Les personnes touchées par les attentats essaient d’affronter l’épreuve du 13-Novembre qui hante toujours leurs vies.
Une décennie après ces attentats, les plus meurtriers jamais commis en France, ceux qui ont été touchés dans l’attaque ou qui ont perdu des proches se confient. «J’ai une énorme cicatrice au bras», décrit Éva, 35 ans, pull rouge à manches longues sur les épaules. L’été, la Parisienne sent les regards «inquisiteurs» et a songé à la chirurgie réparatrice, mais «sur les peaux noires, c’est un peu compliqué». «Ça fait dix ans, elle fait aussi partie de moi», juge la trentenaire, qui raconte publiquement son histoire pour la première fois. Le vendredi 13 novembre 2015, Éva fête l’anniversaire de sa meilleure amie au bar La Belle Équipe. Elle fume en terrasse avec trois copines lorsque les jihadistes sèment la mort.
Le souvenir du «silence effroyable» entre les deux rafales est toujours présent. Les commandos du groupe État islamique abattent 21 personnes, dont leur ami, Victor Muñoz. Elle prend «entre 4 et 5» balles sur la partie gauche du corps, son pied notamment est touché, sa jambe amputée en-dessous du genou. Aujourd’hui, Éva, qui porte une prothèse, va «plutôt bien», même si «la vie n’est pas facile tous les jours». «C’est compliqué d’avoir confiance en son corps, en soi, aussi bien pour le travail que pour trouver quelqu’un», explique cette jeune femme qui suit une formation pour un projet d’entrepreneuriat au Sénégal. Elle retourne boire des verres en terrasse. Mais «plus jamais de dos».
«L’absence est là tous les jours»
Souvent, les personnes ayant vécu la série d’attentats appréhendent la date anniversaire. «Elle nous hante tout le temps», explique Bilal Mokono, précisant avoir «toujours très mal dormi» depuis ce soir-là. Blessé par un kamikaze près du Stade de France, ce quinquagénaire reçoit chez lui, en banlieue parisienne, dans son fauteuil roulant. Il raconte avoir perdu l’usage de ses jambes après l’attentat car son «cerveau ne reconnaît plus» qu’il a des jambes, «comme un appareil connecté, la connexion Internet s’est barrée». Il n’entend toujours «plus rien» de l’oreille gauche, avec un bras droit «toujours très fragilisé».
Au Stade de France, la seule personne tuée s’appelait Manuel Dias, 63 ans. «Je trouve que c’est important de marquer les 10 ans», témoigne sa fille, Sophie Dias. «L’absence est là tous les jours et la difficulté, on la vit au quotidien.
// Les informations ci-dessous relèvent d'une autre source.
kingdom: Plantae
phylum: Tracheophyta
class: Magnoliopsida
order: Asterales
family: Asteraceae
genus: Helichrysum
Et ça, il ne faut vraiment pas l’oublier», exhorte celle qui parle longuement de ce «papa unique». «Je suis encore très fragile», confie la quadragénaire, pour qui il est «impossible de prendre les transports en commun, de [s]e rendre au cinéma par exemple, de manger sur une terrasse».
«On ne va pas vivre que sur le 13 novembre»
À l’inverse, Fabien Petit, beau-frère de Nicolas Degenhardt, fauché à 37 ans par 13 balles de fusils d’assaut sur la terrasse de la Bonne Bière, comme quatre autres personnes, anticipe l’oubli. «On ne va pas vivre que sur le 13 novembre», estime-t-il, évoquant notamment «plein d’actes de barbarie» qui se sont déroulés depuis en France. Fabien pense aller «mieux» même si «les larmes» montent en parlant de ce drame. «On a été suivis par un psychologue, psychiatre, pour moi. Il y a un moment donné, ça n’allait pas du tout, j’avais des idées noires», se remémore-t-il. «Le procès nous a fait du bien aussi».
Rescapé de La Belle Équipe, Roman témoigne notamment pour que, dans la mémoire collective, on ne se souvienne pas uniquement du massacre au Bataclan. «Parfois, on se sent oublié», regrette cet homme de 34 ans, assis en terrasse d’un café parisien. Le programme de recherche «13-Novembre» a mis en évidence un «effondrement des références au Stade de France et aux terrasses» comme lieux des attentats du 13-Novembre identifiés par la population française, au fil des années, rappelle l’historien Denis Peschanski et le Bataclan reste le lieu le plus cité, malgré une forte baisse. Quelques années après, Roman, lui, est devenu prof. «Je me suis dit qu’enseigner l’histoire-géographie, c’était important pour ne pas que ça se reproduise et transmettre aux jeunes ce qui nous est arrivé aussi à travers l’Histoire.»